Leg dua yang seharusnya berlangsung di markas River Plate, dimainkan di markas Real Madrid karena laga tak memungkinkan berlangsung di El Monumental. Bus yang ditumpangi staf dan pemain Boca ditimpuki benda tajam oleh fans hingga kaca pecah saat akan memainkan laga di Monumental.
Rivalitas kedua tim besar dan bersejarah Argentina itu memang besar, namun, ketika sudah berkaitan dengan pertandingan sepak bola, batasan wajar tata tertib antar fans sudah tidak berlaku lagi.
Itu memperlihatkan betapa ‘gilanya’ warga Argentina kepada sepak bola.
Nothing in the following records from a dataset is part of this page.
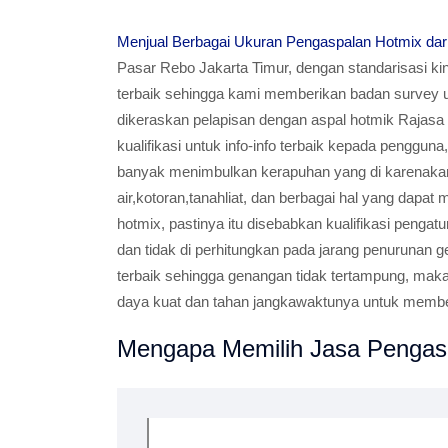
Menjual Berbagai Ukuran Pengaspalan Hotmix dari
Pasar Rebo Jakarta Timur, dengan standarisasi ki
terbaik sehingga kami memberikan badan survey 
dikeraskan pelapisan dengan aspal hotmik Rajasa
kualifikasi untuk info-info terbaik kepada penggun
banyak menimbulkan kerapuhan yang di karenak
air,kotoran,tanahliat, dan berbagai hal yang dapa
hotmix, pastinya itu disebabkan kualifikasi peng
dan tidak di perhitungkan pada jarang penurunan 
terbaik sehingga genangan tidak tertampung, ma
daya kuat dan tahan jangkawaktunya untuk member
Mengapa Memilih Jasa Pengasp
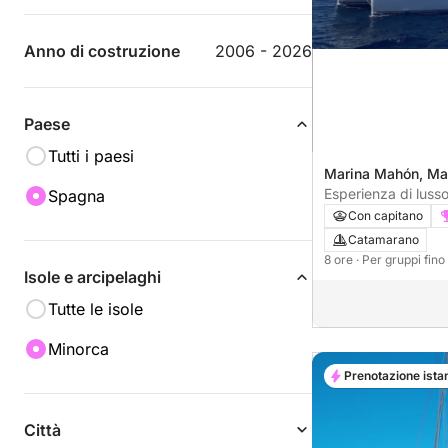
Anno di costruzione
2006 - 2026
Paese
Tutti i paesi
Marina Mahón, Ma
Esperienza di luss
Spagna
– 8 ore da Mahón
Con capitano
Catamarano
8 ore
· Per gruppi fin
Isole e arcipelaghi
Tutte le isole
Minorca
Prenotazione ista
Città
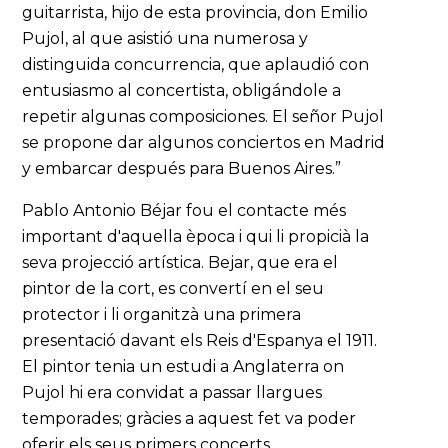
guitarrista, hijo de esta provincia, don Emilio
Pujol, al que asistió una numerosa y
distinguida concurrencia, que aplaudió con
entusiasmo al concertista, obligándole a
repetir algunas composiciones. El señor Pujol
se propone dar algunos conciertos en Madrid
y embarcar después para Buenos Aires.”
Pablo Antonio Béjar fou el contacte més
important d'aquella època i qui li propicià la
seva projecció artística. Bejar, que era el
pintor de la cort, es convertí en el seu
protector i li organitzà una primera
presentació davant els Reis d'Espanya el 1911.
El pintor tenia un estudi a Anglaterra on
Pujol hi era convidat a passar llargues
temporades; gràcies a aquest fet va poder
oferir els seus primers concerts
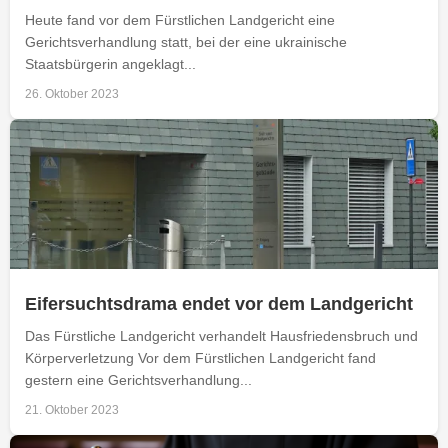
Heute fand vor dem Fürstlichen Landgericht eine
Gerichtsverhandlung statt, bei der eine ukrainische
Staatsbürgerin angeklagt...
26. Oktober 2023
Eifersuchtsdrama endet vor dem Landgericht
Das Fürstliche Landgericht verhandelt Hausfriedensbruch und
Körperverletzung Vor dem Fürstlichen Landgericht fand
gestern eine Gerichtsverhandlung...
21. Oktober 2023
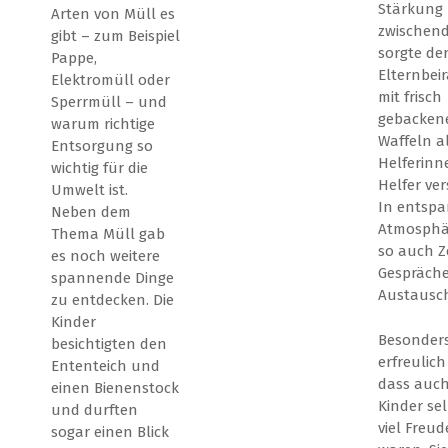
Stärkung
Arten von Müll es
zwischen
gibt – zum Beispiel
sorgte de
Pappe,
Elternbeir
Elektromüll oder
mit frisch
Sperrmüll – und
gebacken
warum richtige
Waffeln a
Entsorgung so
Helferinn
wichtig für die
Helfer ver
Umwelt ist.
In entspa
Neben dem
Atmosphär
Thema Müll gab
so auch Ze
es noch weitere
Gespräch
spannende Dinge
Austausch
zu entdecken. Die
Kinder
Besonder
besichtigten den
erfreulich
Ententeich und
dass auch
einen Bienenstock
Kinder sel
und durften
viel Freud
sogar einen Blick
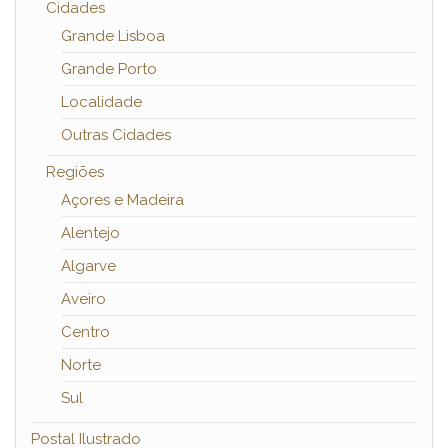
Cidades
Grande Lisboa
Grande Porto
Localidade
Outras Cidades
Regiões
Açores e Madeira
Alentejo
Algarve
Aveiro
Centro
Norte
Sul
Postal Ilustrado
Jadi, tak bisa disalahkan juga jika mereka begitu ekstrim melepaskan kritikan dan mengungkapkan kekecewaan saat segalanya tidak sesuai harapan.
Generasi pendahulu timnas Argentina yang berisikan Gonzalo Higuain, Lionel Messi, Sergio Aguero, Javier Mascherano (sudah pensiun), menjadi korban kekecewaan fans. Khususnya dua nama yang disebut pertama.
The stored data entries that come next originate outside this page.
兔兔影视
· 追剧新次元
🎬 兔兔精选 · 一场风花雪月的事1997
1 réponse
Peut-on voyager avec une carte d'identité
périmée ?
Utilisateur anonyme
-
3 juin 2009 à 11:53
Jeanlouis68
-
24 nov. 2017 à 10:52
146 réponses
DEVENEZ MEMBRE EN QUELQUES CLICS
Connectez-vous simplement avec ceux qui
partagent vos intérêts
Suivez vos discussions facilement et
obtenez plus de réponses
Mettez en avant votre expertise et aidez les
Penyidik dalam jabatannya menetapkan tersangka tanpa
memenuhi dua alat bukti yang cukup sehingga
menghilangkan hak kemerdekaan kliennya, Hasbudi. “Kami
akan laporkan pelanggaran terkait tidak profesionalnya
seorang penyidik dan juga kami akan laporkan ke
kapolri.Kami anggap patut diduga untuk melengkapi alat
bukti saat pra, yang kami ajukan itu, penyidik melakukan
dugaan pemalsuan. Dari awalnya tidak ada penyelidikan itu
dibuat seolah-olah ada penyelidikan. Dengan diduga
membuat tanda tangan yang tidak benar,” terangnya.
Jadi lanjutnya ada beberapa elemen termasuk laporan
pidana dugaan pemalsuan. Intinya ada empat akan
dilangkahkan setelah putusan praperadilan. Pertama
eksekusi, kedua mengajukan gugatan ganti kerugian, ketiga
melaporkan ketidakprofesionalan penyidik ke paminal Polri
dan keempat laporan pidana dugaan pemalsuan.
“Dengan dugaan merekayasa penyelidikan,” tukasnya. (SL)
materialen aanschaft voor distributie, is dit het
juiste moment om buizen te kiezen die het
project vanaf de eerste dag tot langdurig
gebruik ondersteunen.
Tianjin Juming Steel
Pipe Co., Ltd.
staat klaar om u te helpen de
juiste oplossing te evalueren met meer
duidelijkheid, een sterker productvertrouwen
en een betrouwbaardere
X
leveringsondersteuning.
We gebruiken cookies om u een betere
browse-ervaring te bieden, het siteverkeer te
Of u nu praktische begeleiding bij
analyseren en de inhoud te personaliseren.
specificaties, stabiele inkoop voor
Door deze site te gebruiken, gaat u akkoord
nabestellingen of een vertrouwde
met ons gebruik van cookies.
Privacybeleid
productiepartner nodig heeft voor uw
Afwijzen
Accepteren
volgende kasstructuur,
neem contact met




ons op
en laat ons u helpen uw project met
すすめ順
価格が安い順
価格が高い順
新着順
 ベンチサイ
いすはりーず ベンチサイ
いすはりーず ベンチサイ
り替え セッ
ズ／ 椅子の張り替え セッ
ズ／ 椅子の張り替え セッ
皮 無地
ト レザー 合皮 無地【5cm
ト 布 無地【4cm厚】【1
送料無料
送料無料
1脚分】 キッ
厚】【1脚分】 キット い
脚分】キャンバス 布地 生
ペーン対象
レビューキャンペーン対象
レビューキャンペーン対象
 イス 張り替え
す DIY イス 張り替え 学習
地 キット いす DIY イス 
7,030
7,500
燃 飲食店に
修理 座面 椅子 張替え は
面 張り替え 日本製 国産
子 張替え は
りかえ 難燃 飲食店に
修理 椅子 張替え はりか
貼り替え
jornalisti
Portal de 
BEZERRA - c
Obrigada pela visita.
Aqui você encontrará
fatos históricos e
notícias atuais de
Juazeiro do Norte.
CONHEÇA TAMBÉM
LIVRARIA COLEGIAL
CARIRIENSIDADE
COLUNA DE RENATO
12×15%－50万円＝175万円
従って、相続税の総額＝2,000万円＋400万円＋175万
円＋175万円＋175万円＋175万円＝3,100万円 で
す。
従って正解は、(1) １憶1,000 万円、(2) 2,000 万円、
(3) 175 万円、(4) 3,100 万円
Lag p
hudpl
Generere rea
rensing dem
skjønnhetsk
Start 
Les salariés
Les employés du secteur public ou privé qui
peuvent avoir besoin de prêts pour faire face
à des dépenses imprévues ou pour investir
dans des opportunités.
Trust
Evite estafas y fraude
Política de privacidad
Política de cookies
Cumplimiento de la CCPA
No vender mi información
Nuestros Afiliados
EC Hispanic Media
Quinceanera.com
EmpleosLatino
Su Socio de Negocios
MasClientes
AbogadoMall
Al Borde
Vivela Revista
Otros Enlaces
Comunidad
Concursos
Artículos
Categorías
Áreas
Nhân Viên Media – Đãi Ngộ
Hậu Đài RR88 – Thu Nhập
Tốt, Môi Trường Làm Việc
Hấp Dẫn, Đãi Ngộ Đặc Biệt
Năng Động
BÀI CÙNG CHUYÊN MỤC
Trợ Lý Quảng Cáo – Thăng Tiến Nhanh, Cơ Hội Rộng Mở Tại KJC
Higuain, dengan statusnya sebagai striker top Eropa, dijadikan kuda hitam atas kesulitan Argentina menjuarai trofi prestisius ketika sudah mencapai fase final. Terutamanya kala Argentina melawan Jerman di final Piala Dunia 2014.
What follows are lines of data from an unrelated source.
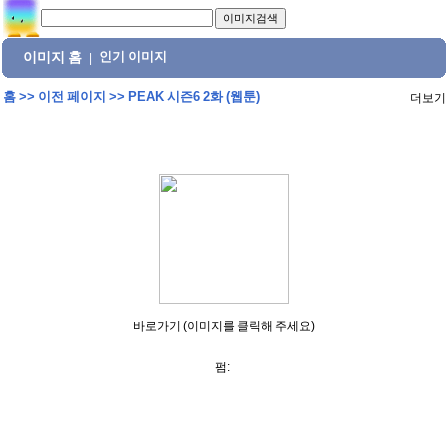
이미지 홈
인기 이미지
|
홈
>>
이전 페이지
>>
PEAK 시즌6 2화 (웹툰)
더보기
바로가기 (이미지를 클릭해 주세요)
펌:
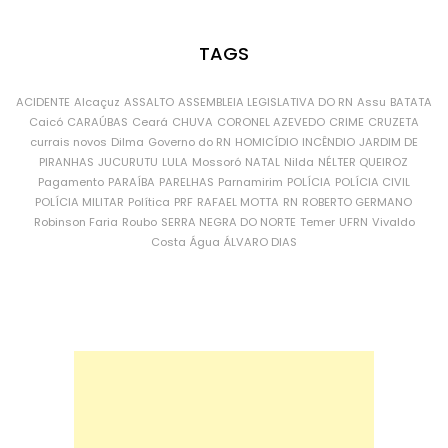
TAGS
ACIDENTE
Alcaçuz
ASSALTO
ASSEMBLEIA LEGISLATIVA DO RN
Assu
BATATA
Caicó
CARAÚBAS
Ceará
CHUVA
CORONEL AZEVEDO
CRIME
CRUZETA
currais novos
Dilma
Governo do RN
HOMICÍDIO
INCÊNDIO
JARDIM DE
PIRANHAS
JUCURUTU
LULA
Mossoró
NATAL
Nilda
NÉLTER QUEIROZ
Pagamento
PARAÍBA
PARELHAS
Parnamirim
POLÍCIA
POLÍCIA CIVIL
POLÍCIA MILITAR
Política
PRF
RAFAEL MOTTA
RN
ROBERTO GERMANO
Robinson Faria
Roubo
SERRA NEGRA DO NORTE
Temer
UFRN
Vivaldo
Costa
Água
ÁLVARO DIAS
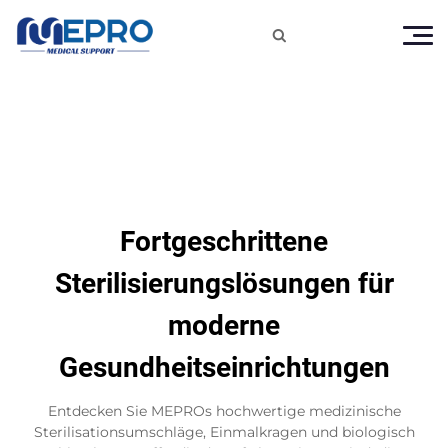

Fortgeschrittene
Sterilisierungslösungen für
moderne
Gesundheitseinrichtungen
Entdecken Sie MEPROs hochwertige medizinische
Sterilisationsumschläge, Einmalkragen und biologisch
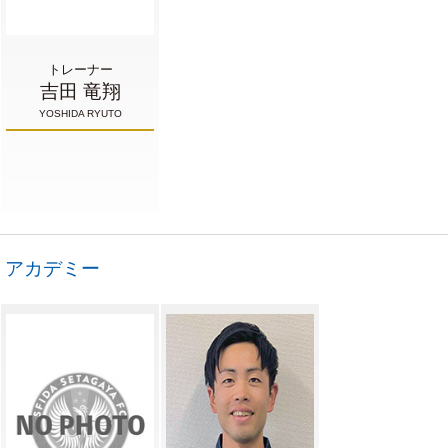
トレーナー
吉田 竜翔
YOSHIDA RYUTO
アカデミー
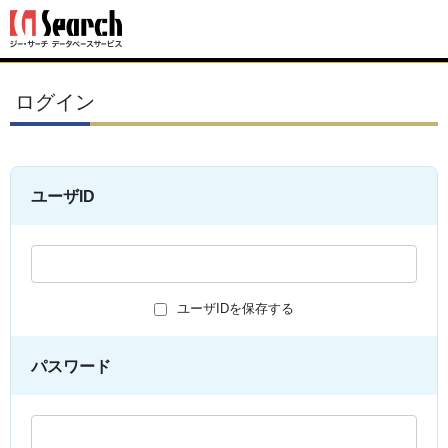
ログイン
ユーザID
ユーザIDを保存する
パスワード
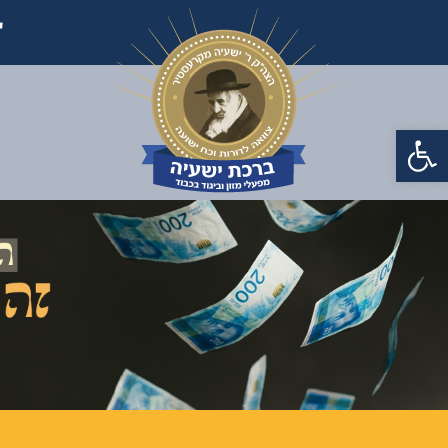
'
פתח סרגל נגישות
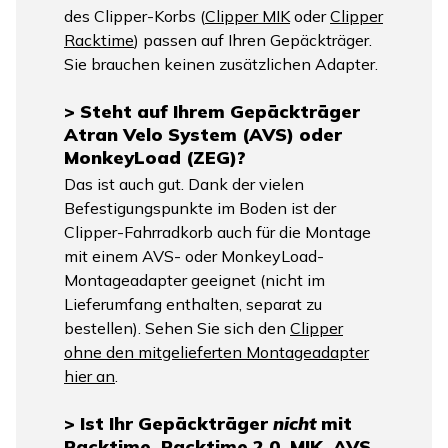
des Clipper-Korbs (
Clipper MIK
oder
Clipper
Racktime
) passen auf Ihren Gepäckträger.
Sie brauchen keinen zusätzlichen Adapter.
> Steht auf Ihrem Gepäckträger
Atran Velo System (AVS) oder
MonkeyLoad (ZEG)?
Das ist auch gut. Dank der vielen
Befestigungspunkte im Boden ist der
Clipper-Fahrradkorb auch für die Montage
mit einem AVS- oder MonkeyLoad-
Montageadapter geeignet (nicht im
Lieferumfang enthalten, separat zu
bestellen). Sehen Sie sich den
Clipper
ohne den mitgelieferten Montageadapter
hier an
.
> Ist Ihr Gepäckträger
nicht
mit
Racktime, Racktime 2.0, MIK, AVS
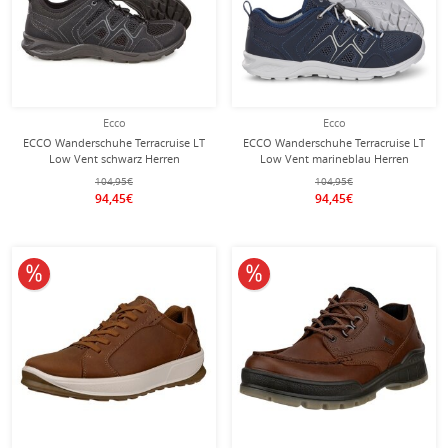
Ecco
Ecco
ECCO Wanderschuhe Terracruise LT
ECCO Wanderschuhe Terracruise LT
Low Vent schwarz Herren
Low Vent marineblau Herren
104,95€
104,95€
94,45€
94,45€
10% reduziert
10% reduziert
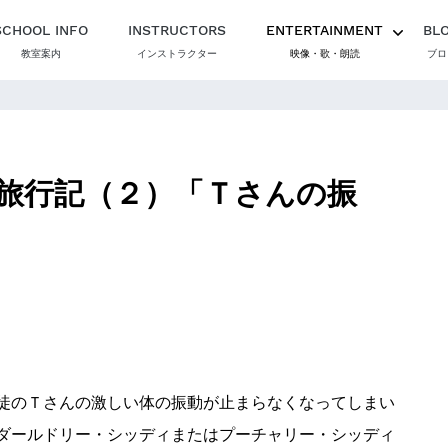
SCHOOL INFO
INSTRUCTORS
ENTERTAINMENT
BL
教室案内
インストラクター
映像・歌・朗読
ブロ
旅行記（２）「Ｔさんの振
徒のＴさんの激しい体の振動が止まらなくなってしまい
ダールドリー・シッディまたはプーチャリー・シッディ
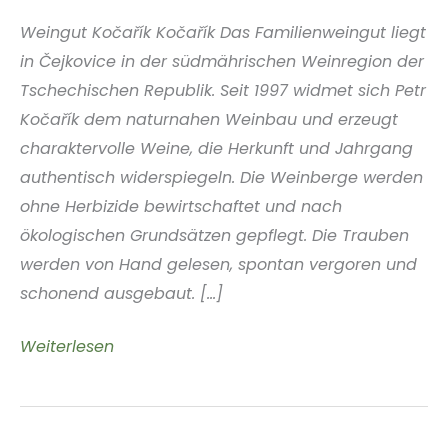
Weingut Kočařík Kočařík Das Familienweingut liegt
in Čejkovice in der südmährischen Weinregion der
Tschechischen Republik. Seit 1997 widmet sich Petr
Kočařík dem naturnahen Weinbau und erzeugt
charaktervolle Weine, die Herkunft und Jahrgang
authentisch widerspiegeln. Die Weinberge werden
ohne Herbizide bewirtschaftet und nach
ökologischen Grundsätzen gepflegt. Die Trauben
werden von Hand gelesen, spontan vergoren und
schonend ausgebaut. [...]
Weingut
Weiterlesen
Kočařík
Südmähren
Tschechische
Pun demikian dengan Messi. Statusnya sebagai megabintang di Barcelona, plus perbandingan dengan Diego Maradona, menempatkannya pada posisi sebagai pengusung harapan warga Argentina untuk meraih titel prestisius, entah itu Piala Dunia atau Copa America.
Namun yang terjadi sebaliknya: penampilan buruk Messi di timnas seolah menjadikannya dua sosok Messi yang berbeda di klub dan negara. Anaknya sampai menanyakan hal yang benar-benar tidak disangka Messi.
“Sangat sulit, anak saya selalu melihat Youtube dan melihat video. Ia bertanya kepada saya mengapa di Argentina mereka ingin ‘membunuh’ saya!,” tutur Messi kepada radio 94.7 Club Octubre Argentina.
“Tetapi saya belum menyerah. Saya ingin memenangi sesuatu untuk timnas. Saya akan bermain dalam laga-laga penting. Kami telah mencapai final Piala Dunia dan itu bukan hal mudah.”
Higuain bahkan sudah menyerah lagi memperkuat timnas dan memilih fokus dengan klubnya saat ini, Chelsea. Pada usia 31 tahun, El Pipita memilih gantung sepatu dengan catatan 75 caps dan 31 gol.
“Saya sudah memutuskan untuk pensiun dari tim nasional Argentina. Keputusan ini diambil karena ingin menikmati waktu lebih banyak bersama keluarga sekaligus putri saya. Di sisi lain, saya juga sudah memberikan semua hal untuk timnas,” papar Higuain.
“Kini saya ingin berkonsentrasi penuh bersama Chelsea. Premier League adalah sebuah kompetisi yang sangat luar biasa dan kompetitif. Saya ingin menikmatinya,” lanjut eks striker Juventus dan AC Milan itu.
Warganet memberikan komentar berbeda atas keputusan pensiun Higuain itu. Ada yang mengucapkan terima kasih dan memberikan respek atas kerja kerasnya selama ini. Ada juga yang bersyukur Higuain pensiun untuk membuka jalan baru bagi striker muda semisal: Lautaro Martinez, Mauro Icardi.
Messi masih bertarung untuk kembali merebut hati fans Argentina dan Higuain pensiun dengan perlakuan buruk dari fans. Legenda Argentina, Gabriel Batistusta, pasang badan membela Higuain.
“Sepertinya buat saya dia (Higuain) telah menjadi striker yang hebat. Dihargai di seluruh dunia dan diperlakukan dengan cara buruk di Argentina,” ucap Batistuta di Goal.
“Kita sedang berbicara mengenai fakta bahwa penyerang-penyerang mungkin melewatkan 200 gol, tapi kemudian menciptakan satu-tiga gol di momen tepat, hingga mereka selalu dikenang dengan sedikit gol yang mereka cetak ketimbang yang gagal menjadi gol.”
“Dan saya telah mengatakannya ‘ada juga sebaliknya’. Higuain mencetak 200 gol, dan gagal mencetak tiga gol di waktu yang salah, dan di Argentina, sayangnya, itu yang dikenang darinya.”
“Ketika dia, padahal, seorang striker hebat, salah satu yang terbaik yang pernah dilihat dalam tahun-tahun terakhir pada skala global,” pungka Batistuta.